Biological response of phytoplankton community structure after warm-water anomalies conditions and its implications on Mexican Pacific coastal waters.

Mary Carmen Ruiz-de la Torre1, Josue Villegas-Mendoza2, Ludwinka Mendez-González3, Judith León-López4 and Briana López-Calderón2, (1)Autonomous University of Baja California, Marine Science Faculty, Mexicali, BJ, Mexico, (2)Autonomous University of Baja California, Marine Science Faculty, Ensenada, BJ, Mexico, (3)Autonomous University of Baja California, Coastal Oceanography program, Mexicali, BJ, Mexico, (4)Autonomous University of Baja California, Coastal Oceanography program, Ensenada, BJ, Mexico
Different hydrographic events impacted the pelagic ecosystem of the California Current during 2013 to 2016, drastically reducing the phytoplankton biomass available for higher trophic levels. In the fall of 2013 a large warm temperature anomaly (WWA) developed in the upper ocean along the axis of the North Pacific Current, by the end of 2015, this WWA stretched from Alaska to Baja California, Mexico. In the early summer of 2015, a weak-to-moderate El Niño led to an above-average Sea Surface Temperature (SST) across the Equatorial Pacific. SST anomalies were the warmest ones recorded in the last 13 years in the California Current. The aim at this work was to compare 2017 and 2019 phytoplankton community structure during with previously recorded data during WWA conditions. Data from four campaigns at two seasons (spring and autum) in Todos Santos Bay, Baja California, were used. Niskin bottles sampling at different depths and Utermöhl counting method for identified cells were used.
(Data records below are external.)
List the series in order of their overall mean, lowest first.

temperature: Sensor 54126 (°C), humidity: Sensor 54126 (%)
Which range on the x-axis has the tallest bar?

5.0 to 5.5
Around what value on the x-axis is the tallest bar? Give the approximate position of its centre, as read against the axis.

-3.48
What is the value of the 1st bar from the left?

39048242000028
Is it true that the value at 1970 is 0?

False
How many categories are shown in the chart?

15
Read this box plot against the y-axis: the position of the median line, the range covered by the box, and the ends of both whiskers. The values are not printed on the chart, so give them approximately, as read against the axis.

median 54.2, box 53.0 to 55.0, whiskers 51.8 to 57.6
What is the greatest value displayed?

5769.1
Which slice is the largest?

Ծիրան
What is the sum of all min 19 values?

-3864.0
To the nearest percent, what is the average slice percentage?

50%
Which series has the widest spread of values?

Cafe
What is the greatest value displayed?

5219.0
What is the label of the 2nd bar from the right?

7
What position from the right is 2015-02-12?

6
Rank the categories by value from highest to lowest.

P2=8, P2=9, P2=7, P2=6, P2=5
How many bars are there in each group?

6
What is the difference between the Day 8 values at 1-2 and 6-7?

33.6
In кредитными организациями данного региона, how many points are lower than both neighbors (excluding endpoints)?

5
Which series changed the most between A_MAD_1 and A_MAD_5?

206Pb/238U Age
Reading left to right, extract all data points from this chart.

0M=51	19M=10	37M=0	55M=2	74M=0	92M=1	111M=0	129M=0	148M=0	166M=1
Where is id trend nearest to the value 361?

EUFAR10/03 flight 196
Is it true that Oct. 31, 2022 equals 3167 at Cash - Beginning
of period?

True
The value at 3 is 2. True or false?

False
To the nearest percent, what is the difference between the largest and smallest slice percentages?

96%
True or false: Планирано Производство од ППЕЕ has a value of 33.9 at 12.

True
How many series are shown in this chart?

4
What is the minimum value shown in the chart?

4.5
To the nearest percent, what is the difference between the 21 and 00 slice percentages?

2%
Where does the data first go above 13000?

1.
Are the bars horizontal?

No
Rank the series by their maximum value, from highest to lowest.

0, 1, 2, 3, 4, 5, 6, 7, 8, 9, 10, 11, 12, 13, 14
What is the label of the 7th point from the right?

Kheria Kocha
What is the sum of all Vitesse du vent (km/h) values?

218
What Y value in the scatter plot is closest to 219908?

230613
Hydrographic condition was documented using a CTD RBR maestro 6Hz equipped with a fluorescence sensor (Turner) and light sensor (PAR). We observed Chlla concentration from 6 to 12 µg l-1 (ten time higher than 2014-2015). Phytoplankton community during the WWA were dominated by small cells (> 5 µm), surface waters in this study were dominated by dinoflagellates (70%) (Ceratium sp, Scrippsiella trochoidea, Gyrodinium sp., Prorocentrum sp. highlighting P. micans and P. gracile), diatoms (30% relative abundance) Chaetoceros sp., Corethron hystrix, Haslea wawrikae and Pseudo-nitzschia sp. The domain of the dinoflagellates is more evident at depth, having a percentage between 90% and 70% in most of the stations. In this study we have seen how the population has changed, with the larger cells having dominance among others that were already common before these warm phenomena showing. Our results suggest an apparently recovery of the community where harmful phytoplankton has benefited.